▶ Entries provided

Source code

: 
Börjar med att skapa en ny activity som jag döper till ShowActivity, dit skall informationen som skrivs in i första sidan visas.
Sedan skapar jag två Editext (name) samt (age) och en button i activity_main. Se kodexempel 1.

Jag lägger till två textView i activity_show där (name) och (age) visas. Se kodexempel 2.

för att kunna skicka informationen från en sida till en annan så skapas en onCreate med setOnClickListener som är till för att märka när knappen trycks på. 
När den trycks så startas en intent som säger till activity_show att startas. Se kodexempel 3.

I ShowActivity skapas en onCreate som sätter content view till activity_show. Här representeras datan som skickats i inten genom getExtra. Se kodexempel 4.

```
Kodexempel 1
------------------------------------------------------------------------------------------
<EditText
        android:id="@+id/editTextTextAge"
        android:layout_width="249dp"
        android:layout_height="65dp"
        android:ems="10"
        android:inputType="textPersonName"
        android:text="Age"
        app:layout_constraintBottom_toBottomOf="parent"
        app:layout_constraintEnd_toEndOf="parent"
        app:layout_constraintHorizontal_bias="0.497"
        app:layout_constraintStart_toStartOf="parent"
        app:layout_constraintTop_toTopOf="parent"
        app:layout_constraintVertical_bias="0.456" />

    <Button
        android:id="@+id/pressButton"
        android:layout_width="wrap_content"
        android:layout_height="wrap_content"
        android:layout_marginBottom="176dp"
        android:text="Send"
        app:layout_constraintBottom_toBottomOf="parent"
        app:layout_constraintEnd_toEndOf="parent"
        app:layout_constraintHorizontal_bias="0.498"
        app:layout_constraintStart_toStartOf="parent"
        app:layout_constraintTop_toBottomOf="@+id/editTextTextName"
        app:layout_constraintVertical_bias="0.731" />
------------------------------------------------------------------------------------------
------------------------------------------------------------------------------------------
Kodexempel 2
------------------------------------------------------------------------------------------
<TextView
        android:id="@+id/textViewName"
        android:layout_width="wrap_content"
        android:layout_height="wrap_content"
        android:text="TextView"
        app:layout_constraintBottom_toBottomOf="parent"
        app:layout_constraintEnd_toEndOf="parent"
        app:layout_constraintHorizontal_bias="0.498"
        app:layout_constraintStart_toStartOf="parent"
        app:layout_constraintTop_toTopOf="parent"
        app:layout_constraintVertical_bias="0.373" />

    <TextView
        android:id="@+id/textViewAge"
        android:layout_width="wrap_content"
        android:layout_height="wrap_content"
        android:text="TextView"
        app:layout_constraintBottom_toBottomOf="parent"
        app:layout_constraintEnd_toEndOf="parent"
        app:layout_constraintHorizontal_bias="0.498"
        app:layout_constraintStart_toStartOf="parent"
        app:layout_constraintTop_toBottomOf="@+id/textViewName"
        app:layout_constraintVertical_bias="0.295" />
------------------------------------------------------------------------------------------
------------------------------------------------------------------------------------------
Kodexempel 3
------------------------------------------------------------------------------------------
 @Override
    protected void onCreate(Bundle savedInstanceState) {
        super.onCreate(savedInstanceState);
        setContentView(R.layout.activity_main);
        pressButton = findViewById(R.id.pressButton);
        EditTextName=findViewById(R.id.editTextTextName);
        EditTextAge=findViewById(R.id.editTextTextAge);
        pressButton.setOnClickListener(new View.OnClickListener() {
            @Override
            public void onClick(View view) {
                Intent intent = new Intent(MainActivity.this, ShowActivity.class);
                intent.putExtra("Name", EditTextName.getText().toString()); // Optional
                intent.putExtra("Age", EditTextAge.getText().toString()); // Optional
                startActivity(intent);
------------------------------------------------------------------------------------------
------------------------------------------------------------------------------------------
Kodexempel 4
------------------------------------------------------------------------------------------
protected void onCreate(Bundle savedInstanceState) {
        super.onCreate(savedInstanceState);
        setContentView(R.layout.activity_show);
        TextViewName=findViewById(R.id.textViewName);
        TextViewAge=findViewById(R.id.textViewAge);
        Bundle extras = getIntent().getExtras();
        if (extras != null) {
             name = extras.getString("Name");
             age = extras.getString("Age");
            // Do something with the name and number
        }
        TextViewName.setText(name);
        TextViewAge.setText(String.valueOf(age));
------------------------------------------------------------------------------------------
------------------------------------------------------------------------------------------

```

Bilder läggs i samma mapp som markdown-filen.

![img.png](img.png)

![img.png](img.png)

---

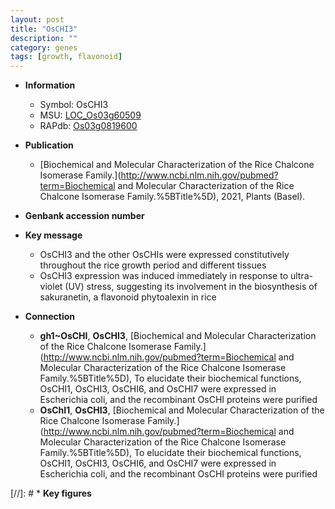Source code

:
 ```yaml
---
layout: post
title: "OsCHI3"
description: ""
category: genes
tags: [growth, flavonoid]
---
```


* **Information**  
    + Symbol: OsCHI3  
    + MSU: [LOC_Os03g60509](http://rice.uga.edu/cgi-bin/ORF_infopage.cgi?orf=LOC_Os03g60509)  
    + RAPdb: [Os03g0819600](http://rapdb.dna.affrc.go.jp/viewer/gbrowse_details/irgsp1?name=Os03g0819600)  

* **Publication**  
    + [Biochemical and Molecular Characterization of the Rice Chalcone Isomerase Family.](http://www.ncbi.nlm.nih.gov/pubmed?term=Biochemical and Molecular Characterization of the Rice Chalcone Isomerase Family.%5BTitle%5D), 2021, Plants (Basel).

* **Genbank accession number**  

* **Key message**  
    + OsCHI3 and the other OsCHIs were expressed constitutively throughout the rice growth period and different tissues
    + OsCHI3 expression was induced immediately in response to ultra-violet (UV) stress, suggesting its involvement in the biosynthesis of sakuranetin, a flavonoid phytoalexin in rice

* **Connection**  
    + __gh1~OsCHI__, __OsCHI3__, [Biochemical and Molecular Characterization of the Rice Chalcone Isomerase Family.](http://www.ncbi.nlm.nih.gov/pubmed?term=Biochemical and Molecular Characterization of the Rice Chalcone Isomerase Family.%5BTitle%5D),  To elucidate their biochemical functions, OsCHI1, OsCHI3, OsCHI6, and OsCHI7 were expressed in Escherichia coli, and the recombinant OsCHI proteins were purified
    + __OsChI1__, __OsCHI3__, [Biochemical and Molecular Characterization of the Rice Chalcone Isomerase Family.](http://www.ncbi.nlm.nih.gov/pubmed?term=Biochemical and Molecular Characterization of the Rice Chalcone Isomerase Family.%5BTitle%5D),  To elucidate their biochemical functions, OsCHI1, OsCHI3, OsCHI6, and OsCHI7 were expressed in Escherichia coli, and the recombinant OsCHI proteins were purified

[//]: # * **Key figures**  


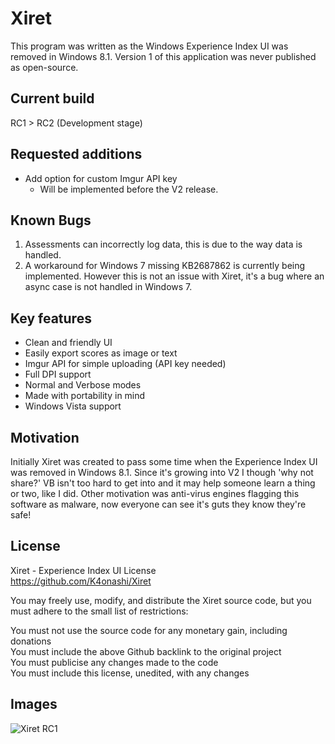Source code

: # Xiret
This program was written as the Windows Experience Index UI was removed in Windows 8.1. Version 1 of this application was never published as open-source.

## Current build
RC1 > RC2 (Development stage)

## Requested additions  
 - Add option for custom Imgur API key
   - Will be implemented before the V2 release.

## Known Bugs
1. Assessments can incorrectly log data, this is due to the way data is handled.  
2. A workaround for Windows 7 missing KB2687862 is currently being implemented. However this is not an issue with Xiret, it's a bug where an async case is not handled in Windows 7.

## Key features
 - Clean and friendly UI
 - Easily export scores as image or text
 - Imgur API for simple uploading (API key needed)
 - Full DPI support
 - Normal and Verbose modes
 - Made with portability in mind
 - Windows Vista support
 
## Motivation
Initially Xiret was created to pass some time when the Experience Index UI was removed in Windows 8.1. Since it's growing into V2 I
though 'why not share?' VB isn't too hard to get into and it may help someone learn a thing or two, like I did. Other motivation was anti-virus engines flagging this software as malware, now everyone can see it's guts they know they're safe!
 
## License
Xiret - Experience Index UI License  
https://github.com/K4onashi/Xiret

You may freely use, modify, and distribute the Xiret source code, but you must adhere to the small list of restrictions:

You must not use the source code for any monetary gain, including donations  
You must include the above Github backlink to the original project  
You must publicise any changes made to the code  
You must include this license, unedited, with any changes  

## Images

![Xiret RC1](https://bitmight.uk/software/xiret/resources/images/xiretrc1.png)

▶ Exercise
Where a line contains the word "findViewById", copy that line from the listing above.

▶ Written response
        pressButton = findViewById(R.id.pressButton);
        EditTextName=findViewById(R.id.editTextTextName);
        EditTextAge=findViewById(R.id.editTextTextAge);
        TextViewName=findViewById(R.id.textViewName);
        TextViewAge=findViewById(R.id.textViewAge);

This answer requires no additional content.